* Your goal
Show all lines of the listing that hold the word "website".

* Material for this task
◇ ◇ ◇
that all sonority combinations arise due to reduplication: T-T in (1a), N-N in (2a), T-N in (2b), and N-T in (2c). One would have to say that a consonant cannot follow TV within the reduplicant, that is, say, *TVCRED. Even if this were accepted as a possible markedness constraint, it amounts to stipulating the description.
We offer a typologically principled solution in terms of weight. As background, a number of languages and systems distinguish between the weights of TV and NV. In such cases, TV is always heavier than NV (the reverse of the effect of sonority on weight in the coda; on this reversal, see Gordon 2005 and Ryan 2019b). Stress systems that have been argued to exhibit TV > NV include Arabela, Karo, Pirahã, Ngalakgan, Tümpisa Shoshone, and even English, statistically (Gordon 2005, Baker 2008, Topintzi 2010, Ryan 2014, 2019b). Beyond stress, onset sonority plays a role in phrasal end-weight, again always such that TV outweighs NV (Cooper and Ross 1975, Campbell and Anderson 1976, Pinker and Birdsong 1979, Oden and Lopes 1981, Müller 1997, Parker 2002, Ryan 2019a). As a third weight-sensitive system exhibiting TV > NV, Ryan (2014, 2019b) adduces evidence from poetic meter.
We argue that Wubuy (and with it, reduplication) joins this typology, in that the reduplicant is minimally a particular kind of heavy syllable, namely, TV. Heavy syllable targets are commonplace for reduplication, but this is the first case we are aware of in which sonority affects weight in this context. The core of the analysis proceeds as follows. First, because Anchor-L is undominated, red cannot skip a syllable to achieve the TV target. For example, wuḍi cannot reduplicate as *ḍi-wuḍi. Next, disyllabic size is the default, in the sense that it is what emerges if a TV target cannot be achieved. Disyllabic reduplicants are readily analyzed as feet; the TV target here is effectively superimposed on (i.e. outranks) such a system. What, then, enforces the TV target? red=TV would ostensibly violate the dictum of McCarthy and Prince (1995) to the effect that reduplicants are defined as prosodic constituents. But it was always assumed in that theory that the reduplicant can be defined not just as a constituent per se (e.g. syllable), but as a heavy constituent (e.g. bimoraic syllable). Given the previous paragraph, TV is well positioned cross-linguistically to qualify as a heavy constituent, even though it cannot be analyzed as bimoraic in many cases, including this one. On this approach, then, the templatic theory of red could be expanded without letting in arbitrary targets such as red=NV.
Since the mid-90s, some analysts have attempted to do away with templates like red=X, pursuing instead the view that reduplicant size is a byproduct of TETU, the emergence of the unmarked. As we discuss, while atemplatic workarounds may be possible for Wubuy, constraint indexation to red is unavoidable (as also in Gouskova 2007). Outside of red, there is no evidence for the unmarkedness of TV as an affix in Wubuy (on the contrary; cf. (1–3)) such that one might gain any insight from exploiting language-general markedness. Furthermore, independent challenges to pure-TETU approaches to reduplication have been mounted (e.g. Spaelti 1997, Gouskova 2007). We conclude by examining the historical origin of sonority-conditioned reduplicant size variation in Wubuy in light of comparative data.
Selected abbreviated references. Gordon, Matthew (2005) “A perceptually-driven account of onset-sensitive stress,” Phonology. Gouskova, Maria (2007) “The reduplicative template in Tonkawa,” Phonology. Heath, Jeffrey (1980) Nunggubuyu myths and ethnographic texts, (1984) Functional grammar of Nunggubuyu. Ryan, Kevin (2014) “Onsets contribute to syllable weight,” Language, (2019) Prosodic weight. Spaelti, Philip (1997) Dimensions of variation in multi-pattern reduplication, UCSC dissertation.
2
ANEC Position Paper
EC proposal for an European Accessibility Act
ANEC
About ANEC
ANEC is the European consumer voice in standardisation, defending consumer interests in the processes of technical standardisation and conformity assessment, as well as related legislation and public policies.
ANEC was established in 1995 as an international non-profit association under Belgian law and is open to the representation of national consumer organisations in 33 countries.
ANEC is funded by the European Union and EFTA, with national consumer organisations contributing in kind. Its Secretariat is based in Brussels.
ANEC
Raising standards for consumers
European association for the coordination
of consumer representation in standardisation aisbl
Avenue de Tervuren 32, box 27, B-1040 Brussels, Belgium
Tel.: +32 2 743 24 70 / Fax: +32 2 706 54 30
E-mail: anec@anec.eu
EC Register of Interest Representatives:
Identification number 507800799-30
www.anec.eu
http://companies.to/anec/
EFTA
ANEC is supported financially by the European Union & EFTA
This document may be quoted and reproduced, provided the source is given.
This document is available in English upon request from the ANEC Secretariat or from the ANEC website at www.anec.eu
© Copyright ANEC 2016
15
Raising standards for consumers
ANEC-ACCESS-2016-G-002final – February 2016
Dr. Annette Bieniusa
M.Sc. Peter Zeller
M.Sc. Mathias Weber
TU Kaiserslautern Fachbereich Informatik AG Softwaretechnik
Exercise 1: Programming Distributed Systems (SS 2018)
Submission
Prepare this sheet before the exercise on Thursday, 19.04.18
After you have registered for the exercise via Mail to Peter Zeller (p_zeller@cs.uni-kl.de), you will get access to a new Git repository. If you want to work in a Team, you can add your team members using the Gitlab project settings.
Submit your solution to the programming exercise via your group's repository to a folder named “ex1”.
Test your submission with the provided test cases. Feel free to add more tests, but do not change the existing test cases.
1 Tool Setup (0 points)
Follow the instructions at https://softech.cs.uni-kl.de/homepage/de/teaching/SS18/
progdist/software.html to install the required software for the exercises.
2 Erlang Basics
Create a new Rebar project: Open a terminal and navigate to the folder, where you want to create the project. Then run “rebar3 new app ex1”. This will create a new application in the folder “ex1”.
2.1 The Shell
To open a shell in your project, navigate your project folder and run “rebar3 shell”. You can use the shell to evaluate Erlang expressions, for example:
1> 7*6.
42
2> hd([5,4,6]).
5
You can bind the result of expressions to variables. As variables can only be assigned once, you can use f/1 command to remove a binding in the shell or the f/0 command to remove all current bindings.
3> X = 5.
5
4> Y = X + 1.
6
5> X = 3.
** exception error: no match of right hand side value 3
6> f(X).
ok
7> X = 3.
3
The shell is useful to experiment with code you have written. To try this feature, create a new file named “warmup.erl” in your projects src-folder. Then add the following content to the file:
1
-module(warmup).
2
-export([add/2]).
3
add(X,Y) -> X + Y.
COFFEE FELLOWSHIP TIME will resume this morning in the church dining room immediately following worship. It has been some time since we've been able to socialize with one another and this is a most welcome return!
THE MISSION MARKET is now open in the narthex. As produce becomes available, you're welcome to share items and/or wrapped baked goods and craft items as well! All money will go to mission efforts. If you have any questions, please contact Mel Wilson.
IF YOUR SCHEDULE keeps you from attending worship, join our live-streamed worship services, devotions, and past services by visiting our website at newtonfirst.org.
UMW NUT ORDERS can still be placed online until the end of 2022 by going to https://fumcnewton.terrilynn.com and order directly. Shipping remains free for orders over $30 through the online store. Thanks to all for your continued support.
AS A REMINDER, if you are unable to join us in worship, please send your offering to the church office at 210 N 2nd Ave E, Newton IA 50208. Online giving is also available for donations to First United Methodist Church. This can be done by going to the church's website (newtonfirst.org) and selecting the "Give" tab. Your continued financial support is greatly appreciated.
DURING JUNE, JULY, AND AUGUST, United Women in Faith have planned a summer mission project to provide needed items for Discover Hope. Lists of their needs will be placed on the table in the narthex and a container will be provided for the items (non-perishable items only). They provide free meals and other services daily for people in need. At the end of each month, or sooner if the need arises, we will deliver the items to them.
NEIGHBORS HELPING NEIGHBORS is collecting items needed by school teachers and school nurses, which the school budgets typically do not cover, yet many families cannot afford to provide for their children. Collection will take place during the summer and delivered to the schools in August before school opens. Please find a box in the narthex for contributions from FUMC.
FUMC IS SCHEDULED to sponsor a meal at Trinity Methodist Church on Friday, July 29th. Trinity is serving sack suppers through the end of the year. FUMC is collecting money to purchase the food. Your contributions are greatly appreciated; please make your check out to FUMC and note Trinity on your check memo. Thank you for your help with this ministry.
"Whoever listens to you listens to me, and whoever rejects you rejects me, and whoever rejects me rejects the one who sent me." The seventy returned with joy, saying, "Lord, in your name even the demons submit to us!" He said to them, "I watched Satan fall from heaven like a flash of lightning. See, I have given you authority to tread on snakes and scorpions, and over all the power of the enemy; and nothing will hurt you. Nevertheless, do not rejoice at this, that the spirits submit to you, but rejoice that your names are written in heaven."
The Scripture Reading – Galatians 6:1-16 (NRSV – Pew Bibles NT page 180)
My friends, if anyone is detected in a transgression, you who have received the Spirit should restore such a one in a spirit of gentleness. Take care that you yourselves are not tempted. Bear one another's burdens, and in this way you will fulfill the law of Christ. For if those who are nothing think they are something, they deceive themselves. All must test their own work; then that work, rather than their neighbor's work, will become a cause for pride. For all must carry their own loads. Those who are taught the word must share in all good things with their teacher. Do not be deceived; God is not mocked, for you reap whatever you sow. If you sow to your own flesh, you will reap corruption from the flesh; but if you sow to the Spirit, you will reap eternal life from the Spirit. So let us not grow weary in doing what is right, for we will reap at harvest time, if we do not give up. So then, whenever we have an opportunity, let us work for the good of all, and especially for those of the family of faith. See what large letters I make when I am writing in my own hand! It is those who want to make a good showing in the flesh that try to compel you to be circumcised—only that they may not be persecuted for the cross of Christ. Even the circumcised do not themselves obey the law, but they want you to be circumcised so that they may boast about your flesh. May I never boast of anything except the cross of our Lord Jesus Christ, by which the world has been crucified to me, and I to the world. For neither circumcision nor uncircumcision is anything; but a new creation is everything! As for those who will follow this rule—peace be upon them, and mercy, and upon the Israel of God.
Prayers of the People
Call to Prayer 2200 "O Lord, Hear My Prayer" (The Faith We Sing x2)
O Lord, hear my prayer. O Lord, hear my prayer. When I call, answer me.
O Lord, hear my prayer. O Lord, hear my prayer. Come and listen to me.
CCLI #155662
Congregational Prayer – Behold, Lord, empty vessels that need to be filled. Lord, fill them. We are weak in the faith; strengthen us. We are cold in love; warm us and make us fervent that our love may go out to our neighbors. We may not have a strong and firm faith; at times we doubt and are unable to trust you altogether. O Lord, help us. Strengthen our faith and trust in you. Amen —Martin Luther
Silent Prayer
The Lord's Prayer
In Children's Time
◇ ◇ ◇
* Output below
This document is available in English upon request from the ANEC Secretariat or from the ANEC website at www.anec.eu
IF YOUR SCHEDULE keeps you from attending worship, join our live-streamed worship services, devotions, and past services by visiting our website at newtonfirst.org.
AS A REMINDER, if you are unable to join us in worship, please send your offering to the church office at 210 N 2nd Ave E, Newton IA 50208. Online giving is also available for donations to First United Methodist Church. This can be done by going to the church's website (newtonfirst.org) and selecting the "Give" tab. Your continued financial support is greatly appreciated.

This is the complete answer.